Exercise goal:
Your reply should hold only the lines from the records below where "hand" occurs.

Records for this task:
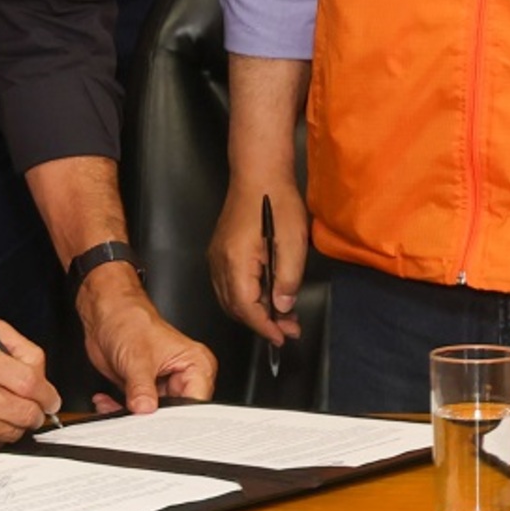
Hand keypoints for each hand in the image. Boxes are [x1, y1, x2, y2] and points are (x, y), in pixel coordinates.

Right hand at [0, 320, 60, 447]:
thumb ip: (18, 348)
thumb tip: (42, 377)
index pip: (28, 382)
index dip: (47, 394)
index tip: (51, 398)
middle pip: (23, 412)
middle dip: (37, 413)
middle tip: (38, 409)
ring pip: (11, 431)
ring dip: (20, 424)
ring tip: (13, 411)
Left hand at [78, 265, 217, 414]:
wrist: (105, 313)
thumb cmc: (129, 320)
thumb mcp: (137, 358)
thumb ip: (142, 388)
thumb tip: (145, 409)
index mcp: (196, 364)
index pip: (196, 404)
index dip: (178, 419)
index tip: (157, 425)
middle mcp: (184, 377)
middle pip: (176, 415)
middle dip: (151, 420)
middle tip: (134, 418)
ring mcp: (164, 385)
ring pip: (154, 417)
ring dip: (132, 416)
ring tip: (117, 405)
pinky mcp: (145, 391)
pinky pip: (137, 412)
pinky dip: (120, 411)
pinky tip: (107, 401)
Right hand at [207, 179, 305, 346]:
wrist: (259, 173)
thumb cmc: (276, 200)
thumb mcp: (293, 241)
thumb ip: (288, 279)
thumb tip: (282, 306)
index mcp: (235, 262)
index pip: (246, 308)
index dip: (265, 327)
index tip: (282, 337)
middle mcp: (219, 263)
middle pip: (235, 307)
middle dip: (262, 322)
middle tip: (289, 328)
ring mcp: (217, 257)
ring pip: (231, 298)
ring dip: (255, 311)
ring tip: (283, 314)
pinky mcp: (220, 251)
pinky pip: (229, 284)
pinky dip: (247, 296)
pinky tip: (268, 293)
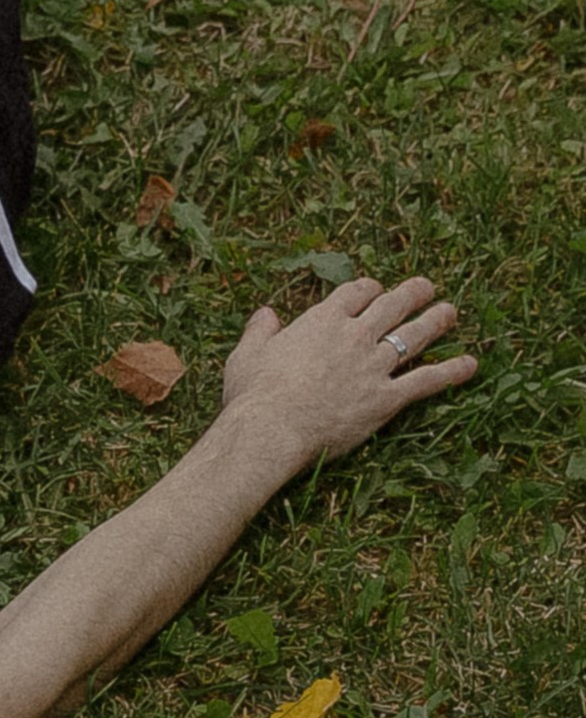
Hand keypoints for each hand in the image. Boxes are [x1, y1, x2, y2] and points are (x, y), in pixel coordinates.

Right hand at [218, 270, 475, 469]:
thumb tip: (265, 314)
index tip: (376, 289)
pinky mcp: (385, 399)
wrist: (270, 430)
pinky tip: (470, 365)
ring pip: (414, 335)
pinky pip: (425, 381)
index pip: (356, 293)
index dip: (369, 288)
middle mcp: (355, 336)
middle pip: (393, 305)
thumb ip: (260, 331)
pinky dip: (450, 372)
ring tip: (451, 312)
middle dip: (413, 293)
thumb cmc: (252, 397)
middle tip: (427, 287)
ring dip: (437, 321)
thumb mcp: (247, 356)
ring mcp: (373, 366)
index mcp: (324, 320)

Exercise output:
Hand keypoints for each hand in the image. Boxes are [x1, y1, x2, y2] and points are (x, y), in pixel coordinates.
Right hand at [0, 320, 60, 447]:
Left hand at [78, 265, 217, 414]:
Right hand at [207, 179, 305, 346]:
Hand keypoints for each hand in the image. Boxes are [x1, y1, x2, y2] and points are (x, y), in pixel coordinates.
Right hand at [218, 270, 475, 469]:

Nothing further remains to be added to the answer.